Le Président du Tribunal de grande instance de Paris vient de se pencher, dans une ordonnance de référé en date du 1er septembre 2016, sur la protection du titre de la revue Détective – qui fut il y a déjà bien longtemps éditée par Gallimard. L’affaire est éloquente et permet de résumer les différentes protections dont peut bénéficier un titre.
La société éditrice de cette célèbre publication avait assigné après avoir découvert deux périodiques litigieux, intitulés respectivement Expert Détective et Enquête Détective.
Le juge a, en premier lieu, souligné que la marque « Détective », enregistrée en 1989, était suffisamment distinctive au sens du de l’article L. 713-3 du Code de la propriété intellectuelle (CPI) et qu’il y avait bien identité des produits. Il précise que « même si « Détective » n’est pas le terme d’attaque, c’est le seul qui est distinctif, puisque le terme « enquête » est descriptif et « expert » un simple adjectif laudatif ». Il ajoute que « en outre, le terme « détective » apparaît avec des caractères nettement plus gros que les termes « enquête » et « expert ». »
Les magistrats souligne encore les points communs entre les « cartouches de couleur ». Il relève enfin pour interdire l’utilisation du terme « détective » la « similitude tant au niveau visuel qu’auditif et conceptuel entre le signes », tout comme la confusion qui est créée dans l’esprit du public.
Conditions et confusions
Selon le CPI, toute appellation peut valablement constituer une marque si plusieurs conditions de fond sont réunies. Le signe choisi doit notamment être disponible. L'article L. 711-4 du CPI précise désormais qu’une marque ne doit pas porter atteinte à des droits antérieurs tels, par exemple, qu'une « dénomination ou raison sociale, s'il existe un risque de confusion dans l'esprit du public », « aux droits d’auteur » ou encore « au nom, à l'image ou à la renommée d'une collectivité territoriale ».
Cependant, aucune base de données n’est exhaustive et ne permet de recenser, sans coup férir, les multiples enseignes, titres de films ou de livres qui existent antérieurement au dépôt d'une marque et viendront troubler, voire annihiler, l'exploitation de celle-ci.
Non seulement les actions en justice peuvent viser les marques que les entreprises déposent, mais également être le fait de titulaires de marques antérieures.
Une recherche d'antériorité auprès de l'institut National de la Propriété Industrielle permet parfois d'éviter ce type de conflit, qui, même si l'issue en est heureuse, se révèle toujours une perte de temps, d'argent et d'énergie.
Signes distinctifs
Par ailleurs, rappelons que le dépôt peut porter sur nombre de signes distinctifs, un nom, un logo, un dessin, qui sont par ailleurs protégeables par le biais du droit d’auteur.
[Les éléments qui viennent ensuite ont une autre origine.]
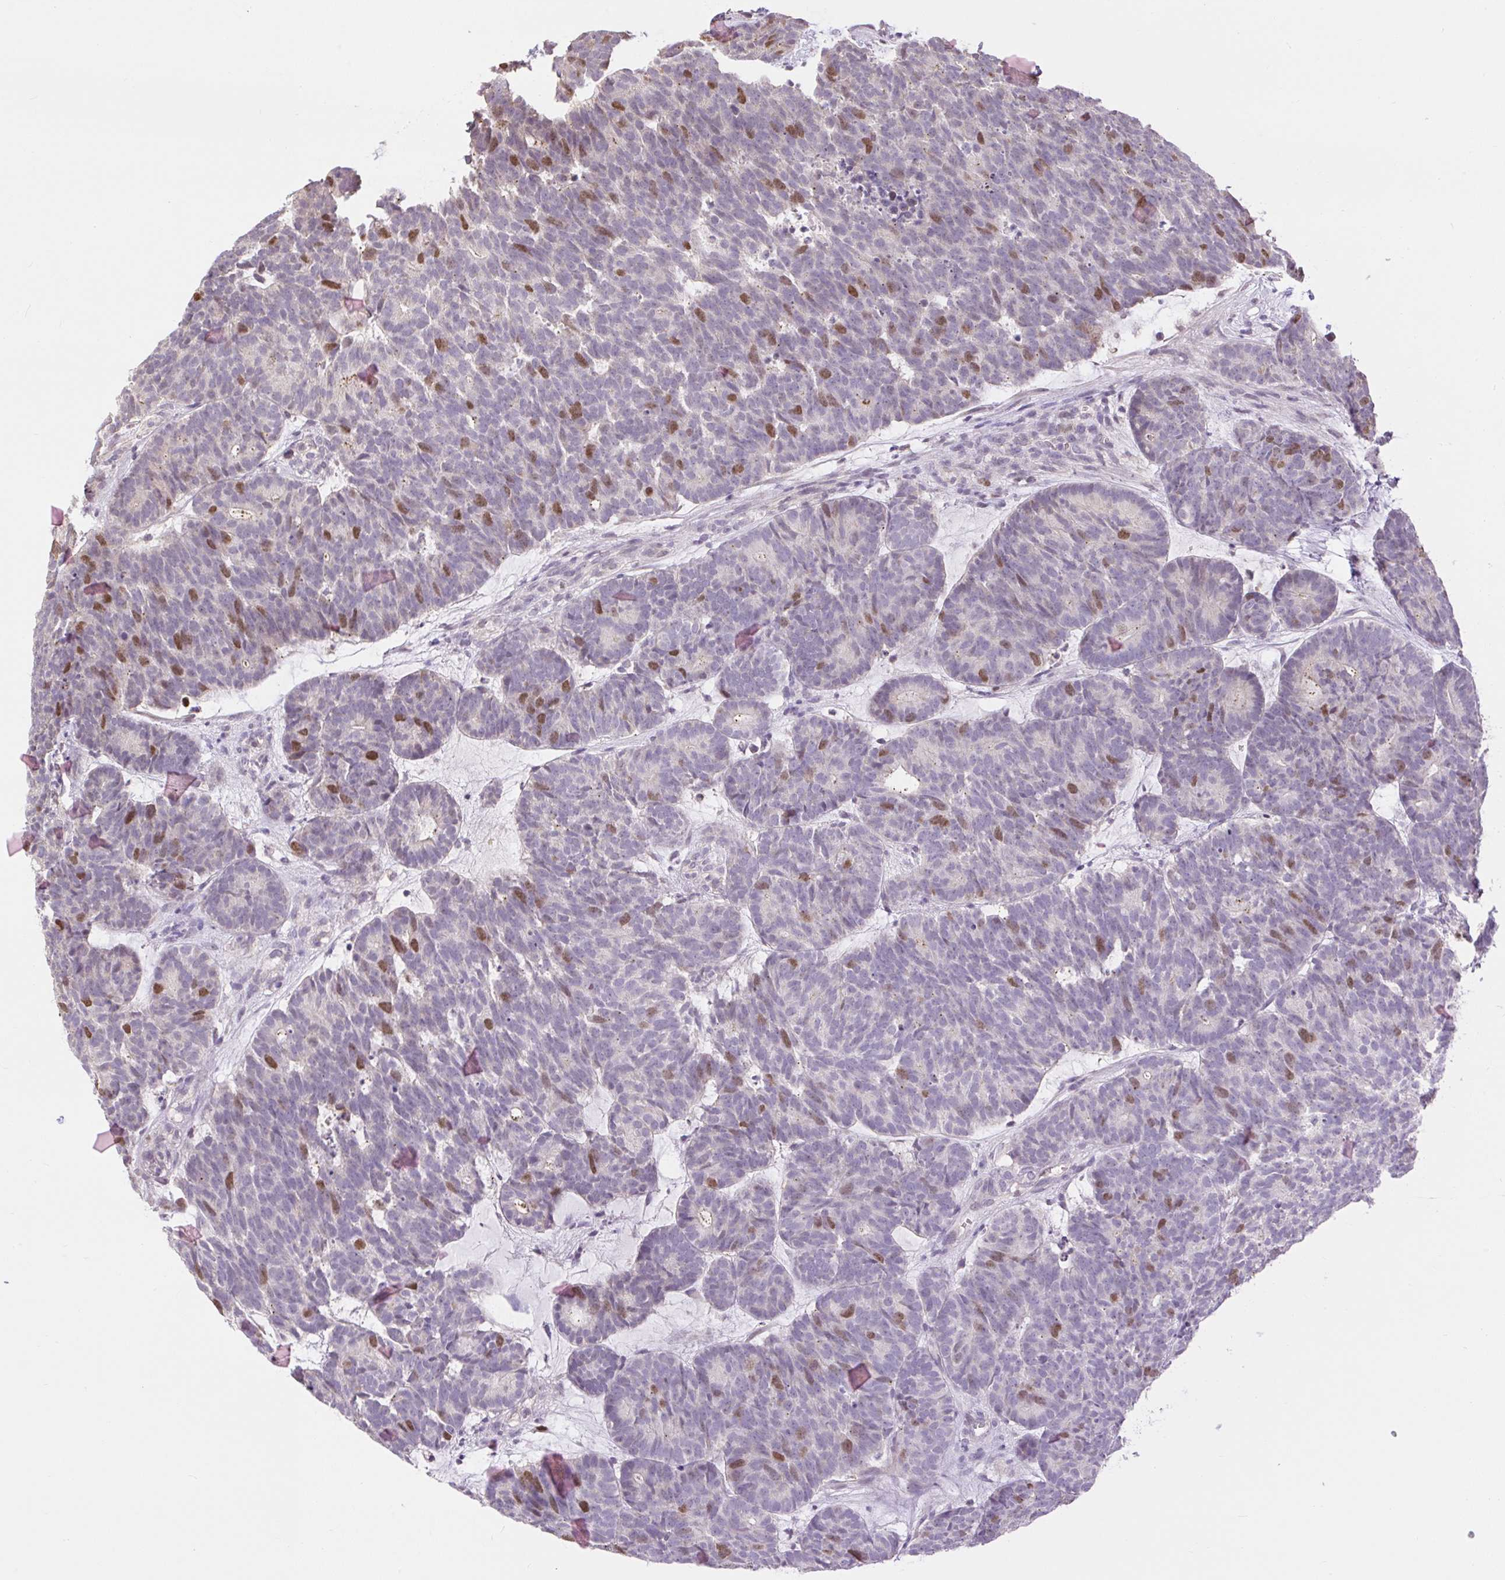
{"staining": {"intensity": "moderate", "quantity": "<25%", "location": "nuclear"}, "tissue": "head and neck cancer", "cell_type": "Tumor cells", "image_type": "cancer", "snomed": [{"axis": "morphology", "description": "Adenocarcinoma, NOS"}, {"axis": "topography", "description": "Head-Neck"}], "caption": "Immunohistochemistry staining of head and neck cancer, which demonstrates low levels of moderate nuclear expression in approximately <25% of tumor cells indicating moderate nuclear protein expression. The staining was performed using DAB (brown) for protein detection and nuclei were counterstained in hematoxylin (blue).", "gene": "RACGAP1", "patient": {"sex": "female", "age": 81}}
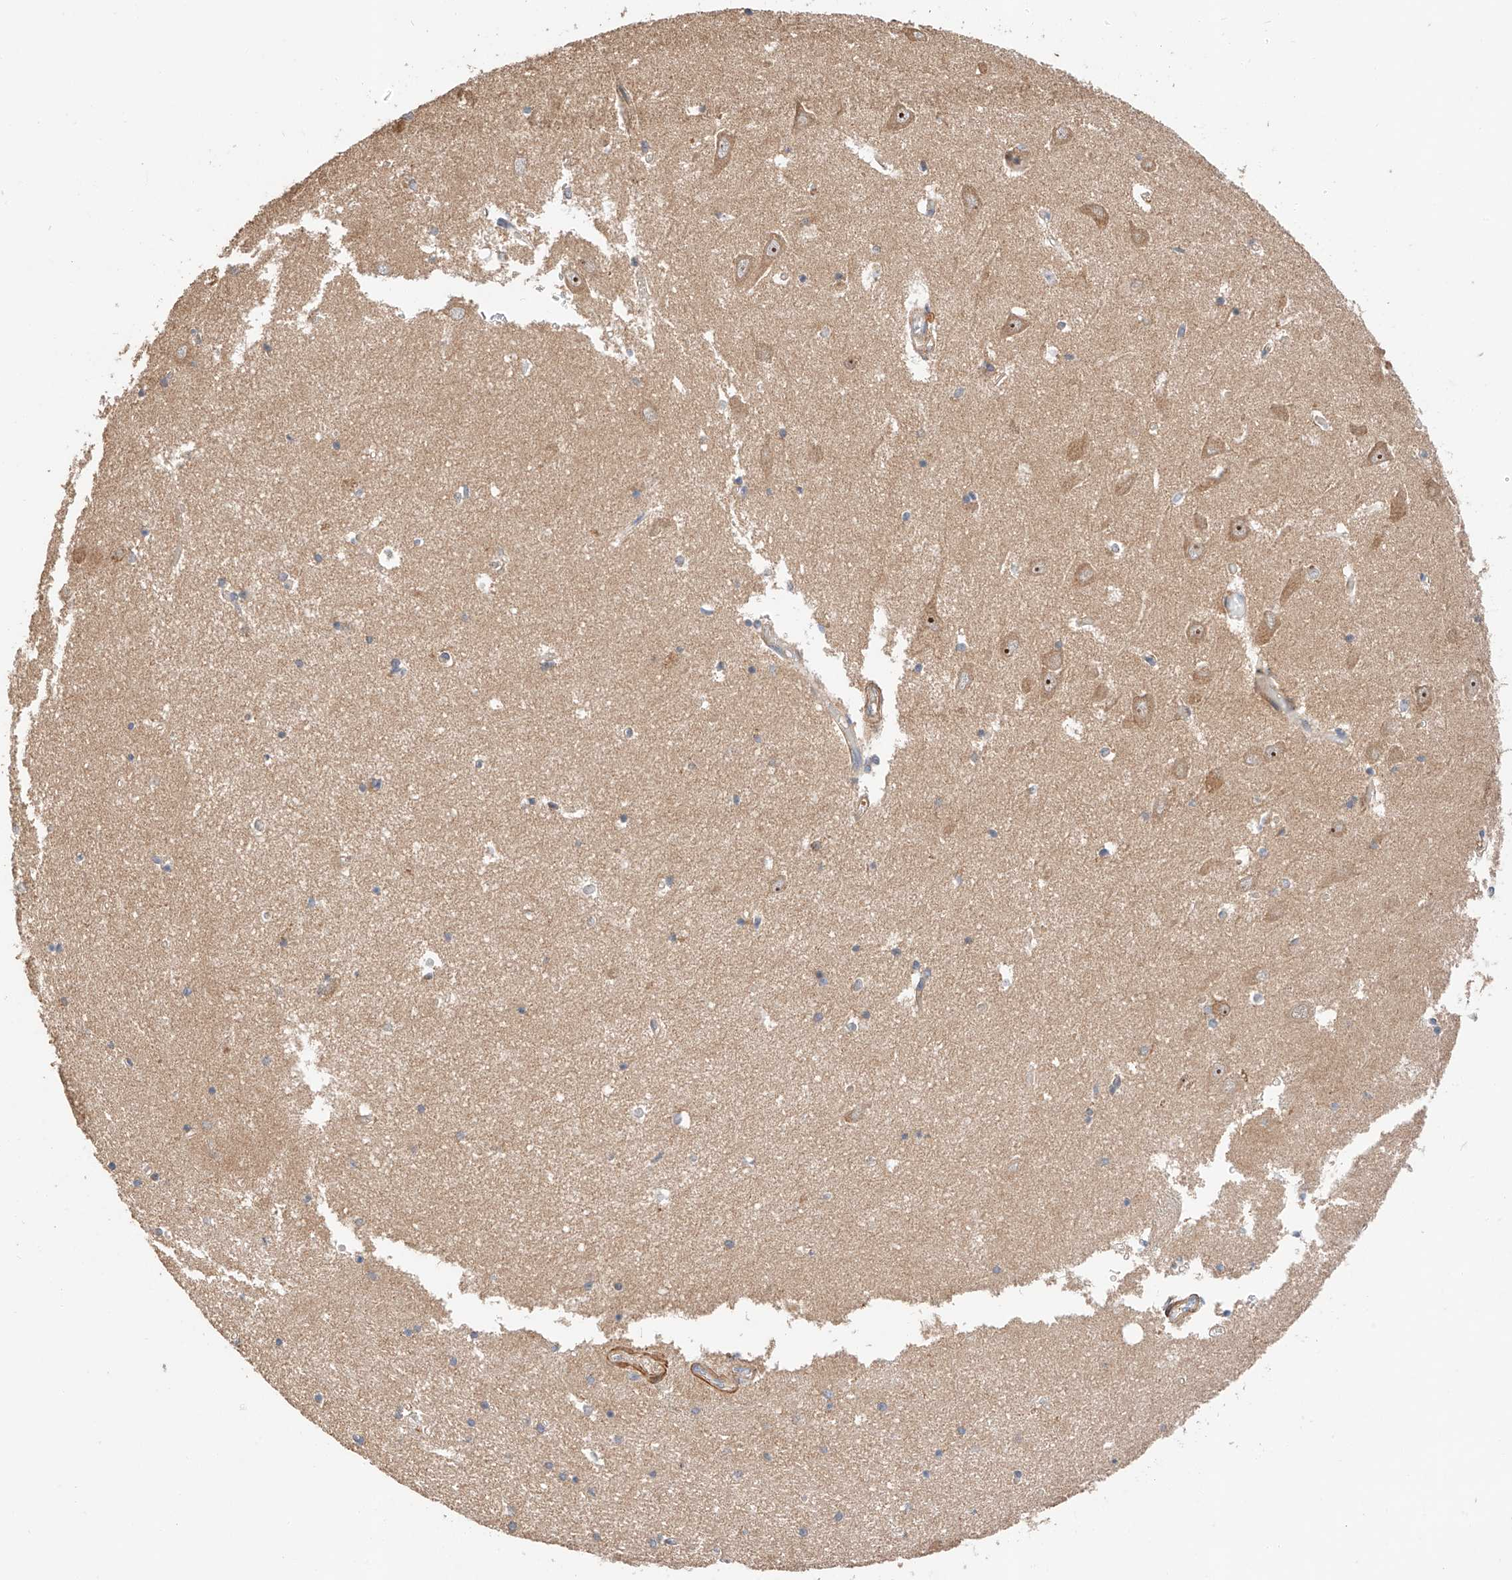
{"staining": {"intensity": "negative", "quantity": "none", "location": "none"}, "tissue": "hippocampus", "cell_type": "Glial cells", "image_type": "normal", "snomed": [{"axis": "morphology", "description": "Normal tissue, NOS"}, {"axis": "topography", "description": "Hippocampus"}], "caption": "The photomicrograph exhibits no staining of glial cells in normal hippocampus.", "gene": "RAB23", "patient": {"sex": "male", "age": 70}}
Cette technique se révèle avantageuse dans les cas où le personnage risque de tomber dans le domaine public. Le droit des marques possède en effet l’immense intérêt d’assurer une protection éternelle, sans risque de domaine public, si les dépôts sont renouvelés en temps et en heure.
Enfin, rappelons qu’un titre est protégeable indépendamment de la protection de l’œuvre qu’il désigne. Le CPI consacre bel et bien son article L. 112-4 aux titres d'œuvres. Il dispose que « le titre d'une œuvre de l'esprit, dès lors qu'il présente un caractère original, est protégé comme l'œuvre elle-même ».
Les titres peuvent donc bénéficier de la protection classique accordée par le droit d'auteur, sous réserve d'être originaux.
Et quand bien même un titre ne serait pas protégé par le droit d’auteur – que cette protection lui soit déniée pour manque d’originalité ou qu’il soit tombé dans le domaine public –, il ne reste pas sans défense. Il peut bénéficier des règles de la concurrence déloyale. L'article L. 112-4 du CPI, pris en son second alinéa, lui accorde expressément cette protection : « Nul ne peut, même si l'œuvre n'est plus protégée dans les termes des articles L. 123-1 à L. 123-3 (c'est-à-dire si l'œuvre est tombée dans le domaine public), utiliser ce titre pour individualiser une œuvre du même genre, dans des conditions susceptibles de provoquer une confusion ». Il s’agit là d’éviter les utilisations trompeuses de titres non protégés par le droit d’auteur.
En clair, l’éditeur qui n’aurait pas songé à déposer une marque pour protéger ses titre de livres et de revues peut toujours arguer du droit de la propriété littéraire et artistique comme de celui de la concurrence déloyale.